Avec Schaeffer

Publié le par memoire-et-societe

Sanctionné en 1968 après la grève des journalistes de l' ORTF, j' ai été courageusement recueilli par le responsable du "Service de la Recherche", Pierre Schaeffer, qui a osé me caser à la tête d' un département "Information" créé pour la circonstance.
J' ai passé deux ans (1969-71) auprès de cet homme alors considéré comme visionnaire du son et de l' image, chef de file de l' avant-garde audio-visuelle. Polytechnicien, ami de Jacques Copeau, disciple de Gurdjieff, et grand théoricien de la "musique concrète", c' était un personnage hors norme. Il a, diva outragée, consacré une partie de sa vie à se bagarrer contre l' administration de la radio-télévision publique qui estimait qu' il coûtait fort cher à l' entreprise au regard d' une production maigrelette. C' est d' ailleurs pourquoi Schaeffer réservait une autre partie non négligeable de son temps à répéter que "plus on monte, plus c' est pourri" et à parcourir le monde, en quête d' une reconnaissance internationale qui devait lui permettre ensuite de négocier des projets de budget vertigineux, vite ramenés à la portion congrue au mépris de la santé de notre chef comptable.

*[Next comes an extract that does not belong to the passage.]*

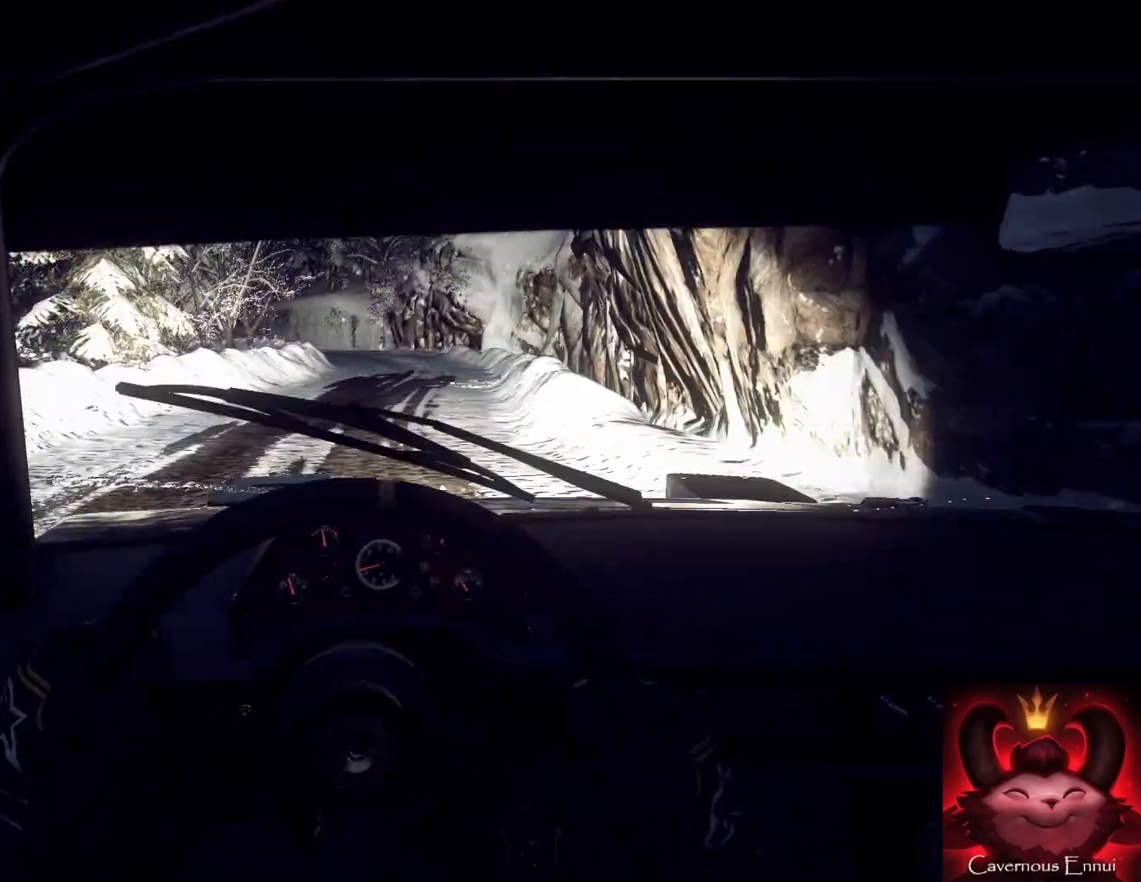
{"buttons": [], "left_stick": "down-left", "right_stick": "up", "events": [[133, "left_stick", "center"], [433, "left_stick", "down-left"]]}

C' est dire que ce Service, dont la réputation d' anticonformisme et d' insouciance trésorière était reconnue de tous, attirait la foule des créateurs sans domicile fixe, et constituait en lui-même un "show" dont le maître des lieux s' ingéniait à faire le chiffon rouge des inspecteurs et contrôleurs d' Etat. Cinéastes expérimentaux, ethno-acousticiens, néo-concertistes, psycho-phénoménologues, électrographistes, post soixante- huitards du type Lapassade (Paris VIII) que les Situationnistes venaient là traiter de "gros con", se bousculaient pour entendre la Parole que Schaeffer délivrait d' un ton blasé à un parterre,au sens le plus littéral du terme, d' étudiantes extasiées.

Le "bureau" du patron introduisait d' emblée dans l' atmosphère de dérision raffinée et de flegmatique improvisation qui prédominait. Il s' agissait, à l' étage, d' une très vaste pièce richement moquettée et entièrement vide. Pas de meuble, de dossier, pas même la moindre feuille de papier. Une chaise ordinaire unique, sur laquelle Schaeffer daignait s' asseoir, sa serviette de cuir sur les genoux, pour écrire. Quand il tenait réunion, sans ordre du jour ni horaire précis, les participants prenaient donc place par terre, en arc de cercle.
Pour le reste, la " Recherche" investissait un bel hôtel particulier (le Centre Pierre-Bourdan), ceint de gazon à l' anglaise et situé à deux pas de la "Maison ronde" (Radio France). Schaeffer y avait fait aménager un ensemble spécialement incommode, peuplé de bouts de couloir, de niches, de faux balcons, de demi cagibis, d' embrasures-surprises et autres recoins tarabiscotés d' où émergeait à tout instant quelque chercheur affairé. L' image de ruche ne pouvait manquer de saisir l' esprit du visiteur, le décor de lui rappeler un tableau de la Commedia dell' Arte.

De cet antre surréalisant sont cependant nés des "objets de communication" (i.e. des émissions) qui ont marqué les années 60-70, tels "Les Shadoks", les séries "Un certain regard" et "Vocation", les oeuvres de compositeurs comme Pierre Henry, François Bayle, Bernard Parmigiani.

En 1974, Chirac a fait éclater l' ORTF, que personnellement j' ai quitté depuis trois ans, en un chapelet de structures et de chaînes. Je me trouve à des milliers de kilomètres au moment où mon ancien service est fondu dans un Institut de l' Audio-Visuel (INA) plus tourné vers l' archivage que vers l' expérimentation. Alors Schaeffer, atteint par l' âge de la retraite, est retourné à ses travaux personnels de musicologue et de théoricien. De lui, je garde aujourd'hui le souvenir ému d' un pionnier incompris et parfois maladroit, qui a néanmoins ouvert en France les pistes dont ont su s' inspirer des formes de communication contemporaine.